The Construction Association of Rural Manitoba (CARM) is welcoming the introduction of prompt payment legislation by the province as it will ensure contractors and subcontractors are paid in a timely manner.
Executive director Shawn Wood says the board of the organization and its members fully support and appreciate the efforts made by the provincial government for deciding to move Bill 28 forward.
“This is the stepping stone needed to allow additional protection for our small- and medium-sized construction enterprises to operate, and is critical for cash-flow planning.”
The legislation, known as the Prompt Payment for Construction Act, was announced recently by Labour, Consumer Protection and Government Services Minister Reg Helwer. It is aimed at ensuring timely payment of construction costs to contractors and subcontractors and reducing project slowdowns.
Manitoba is the latest western province to introduce prompt payment legislation. Such measures are in effect in Alberta and Saskatchewan.
In B.C., the government has established an industry working group to accelerate progress on prompt payment legislation. Ontario has prompt payment legislation.
CARM, which represents 170 companies in southwest Manitoba, has been engaged on the prompt payment file for the better part of five years. The legislation is important to the organization because the province has a lot of smaller contractors with limited cash flow who are especially affected when payments are delayed as it makes it difficult for them to bid on other projects.
“It’s been an issue with the construction industry across the board,” explains Wood. “If an owner doesn’t pay a general contractor and the general contractor either doesn’t have the money to pay his subs or is paying out of pocket then that carries on and you add to that the ability to bid on other work.
“If it’s a small company, that’s the difference between them working or going bankrupt or closing their doors.”

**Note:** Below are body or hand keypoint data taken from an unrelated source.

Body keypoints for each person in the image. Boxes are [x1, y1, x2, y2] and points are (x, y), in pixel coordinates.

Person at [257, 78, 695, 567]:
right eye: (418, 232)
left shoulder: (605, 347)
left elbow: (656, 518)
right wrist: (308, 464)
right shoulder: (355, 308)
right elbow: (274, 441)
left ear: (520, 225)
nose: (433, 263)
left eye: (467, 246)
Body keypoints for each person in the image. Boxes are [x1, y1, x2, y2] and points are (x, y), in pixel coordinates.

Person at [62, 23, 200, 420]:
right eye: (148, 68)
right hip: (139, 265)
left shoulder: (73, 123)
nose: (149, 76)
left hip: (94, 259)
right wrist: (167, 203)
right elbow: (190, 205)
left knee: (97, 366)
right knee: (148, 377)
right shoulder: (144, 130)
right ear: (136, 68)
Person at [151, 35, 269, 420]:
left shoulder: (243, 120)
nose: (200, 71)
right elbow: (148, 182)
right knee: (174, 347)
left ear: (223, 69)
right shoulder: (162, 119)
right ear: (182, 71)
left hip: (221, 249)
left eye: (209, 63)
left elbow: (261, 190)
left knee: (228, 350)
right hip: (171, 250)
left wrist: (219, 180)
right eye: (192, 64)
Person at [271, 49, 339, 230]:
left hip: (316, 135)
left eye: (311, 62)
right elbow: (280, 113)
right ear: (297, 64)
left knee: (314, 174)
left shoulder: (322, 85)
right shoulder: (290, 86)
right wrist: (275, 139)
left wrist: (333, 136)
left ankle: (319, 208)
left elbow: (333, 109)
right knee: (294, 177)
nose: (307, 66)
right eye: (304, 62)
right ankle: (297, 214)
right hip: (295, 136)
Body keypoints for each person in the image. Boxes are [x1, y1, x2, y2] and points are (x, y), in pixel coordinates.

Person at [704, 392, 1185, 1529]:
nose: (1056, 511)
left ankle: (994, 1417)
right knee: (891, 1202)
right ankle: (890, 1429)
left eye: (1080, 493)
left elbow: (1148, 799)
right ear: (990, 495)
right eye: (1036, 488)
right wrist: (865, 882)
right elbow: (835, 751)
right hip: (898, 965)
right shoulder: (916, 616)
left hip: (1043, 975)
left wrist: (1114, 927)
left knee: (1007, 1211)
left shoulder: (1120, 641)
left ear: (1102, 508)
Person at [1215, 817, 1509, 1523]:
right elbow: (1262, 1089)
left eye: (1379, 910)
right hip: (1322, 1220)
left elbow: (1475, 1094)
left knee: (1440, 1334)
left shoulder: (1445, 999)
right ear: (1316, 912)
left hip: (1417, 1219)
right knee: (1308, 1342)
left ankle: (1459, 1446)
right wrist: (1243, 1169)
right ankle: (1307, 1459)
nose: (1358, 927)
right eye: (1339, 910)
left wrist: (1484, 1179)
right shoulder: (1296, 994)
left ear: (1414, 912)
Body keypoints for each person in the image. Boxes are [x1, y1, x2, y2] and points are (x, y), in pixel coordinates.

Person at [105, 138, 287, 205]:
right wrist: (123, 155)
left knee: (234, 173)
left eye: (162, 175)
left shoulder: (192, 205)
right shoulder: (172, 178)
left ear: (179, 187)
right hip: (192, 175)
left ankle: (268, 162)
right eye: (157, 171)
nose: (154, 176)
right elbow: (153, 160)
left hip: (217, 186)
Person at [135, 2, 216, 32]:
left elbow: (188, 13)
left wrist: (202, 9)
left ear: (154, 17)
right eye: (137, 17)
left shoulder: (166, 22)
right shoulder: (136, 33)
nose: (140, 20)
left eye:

Bigger construction companies are also affected when payments are delayed but they have more flexibility, revenue and collateral when it comes to borrowing money to tide them over, notes Wood.
“They can maintain that a little longer than the plumbing shop with four people. Smaller companies just don’t have as much collateral to continue going and stretch themselves out.”
The construction industry accounts for about eight per cent of Manitoba employment and is a significant contributor to the economy.
“It’s important for people to understand that the construction industry is a big part of the GDP, not just in Manitoba but across all provinces and the nation. If the industry is not working and not building that affects the overall economic recovery for Canada and our province. This legislation will help keep those projects going forward in a timely manner and if people are working and spending money in the economy it will get us to where we need to be.”
The western provinces have agreements where they work together and just knowing that they all have the same prompt payment rules in places also makes for a better business climate, says Wood.
“If we can align with the other provinces, it just makes things so much easier within the industry crossing provincial borders and that sort of thing because, let’s face it, construction doesn’t happen just in our province. Our members work in Saskatchewan and Ontario, so to have something that kind of lines up amongst the provinces will definitely benefit Manitoba as a whole.”
Helwer, meanwhile, says the legislation proposes a remedy for late payments while not affecting existing lien and trust statutory remedies, and avoids the onerous task of amending the existing Builders Lien Act.
Although delayed payments are not unique to the construction industry, the minister noted the sector is especially vulnerable to negative impacts of delayed payments due to its tiered payment structure. At each tier of the construction contract chain, contractors and subcontractors must finance their payrolls, materials and other expenses before they are paid. Delayed payments at multiple tiers can compound severe financial consequences for subcontractors.
“The optimal window for major construction is often limited by seasonal challenges, so ensuring greater efficiency in project remuneration is important to the flow of work performed, benefiting contractors and clients,” noted Helwer. “This legislation will specify a timely payment structure based on the progress of the work, the achievement of certain project milestones and project conclusion.”
Bill 28 was developed in response to concerns expressed by construction industry stakeholders, including the Manitoba Prompt Payment Coalition (MBPP) and its member associations. While existing laws help secure claimants’ rights to payments and ensure payments are kept within the construction pyramid and flow appropriately, there is currently no remedy for a late payment.
MBPP co-chair Ramona Coey says stakeholders hope to see Bill 28 move through the legislature quickly to join the growing number of prompt payment regimes enacted across Canada, as “delinquent payments hurt the province’s economy and jeopardize employment and financial security for thousands of workers.”